◆ What you should do
Reproduce the text of each item below, substituting "Советуем" for "Рекомендуем" wherever it occurs and keeping everything else the same. Omit the pictures.

◆ Data under study
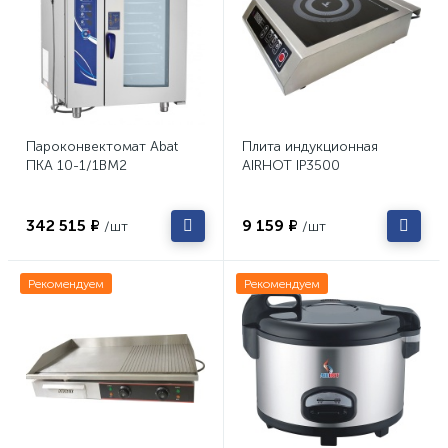
Пароконвектомат Abat
Плита индукционная
ПКА 10-1/1ВМ2
AIRHOT IP3500
342 515 ₽
9 159 ₽
/шт
/шт
Рекомендуем
Рекомендуем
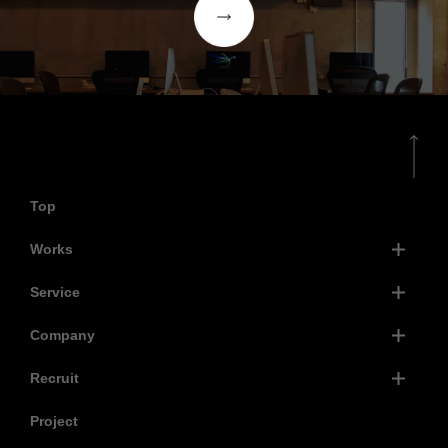
Top
Works
Service
Company
Recruit
Project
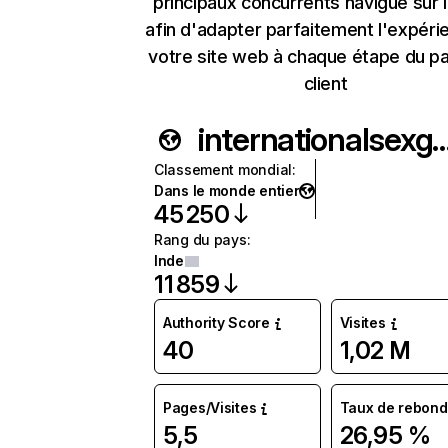
principaux concurrents navigue sur 
afin d'adapter parfaitement l'expéri
votre site web à chaque étape du p
client
internationalsexgu
Classement mondial
:
Dans le monde entier
45 250
Rang du pays
:
Inde
11 859
Authority Score
Visites
40
1,02 M
Pages/Visites
Taux de rebond
5,5
26,95 %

◆ Response below
Пароконвектомат Abat
Плита индукционная
ПКА 10-1/1ВМ2
AIRHOT IP3500
342 515 ₽
9 159 ₽
/шт
/шт
Советуем
Советуем
Top
Works
Service
Company
Recruit
Project
principaux concurrents navigue sur 
afin d'adapter parfaitement l'expéri
votre site web à chaque étape du p
client
internationalsexgu
Classement mondial
:
Dans le monde entier
45 250
Rang du pays
:
Inde
11 859
Authority Score
Visites
40
1,02 M
Pages/Visites
Taux de rebond
5,5
26,95 %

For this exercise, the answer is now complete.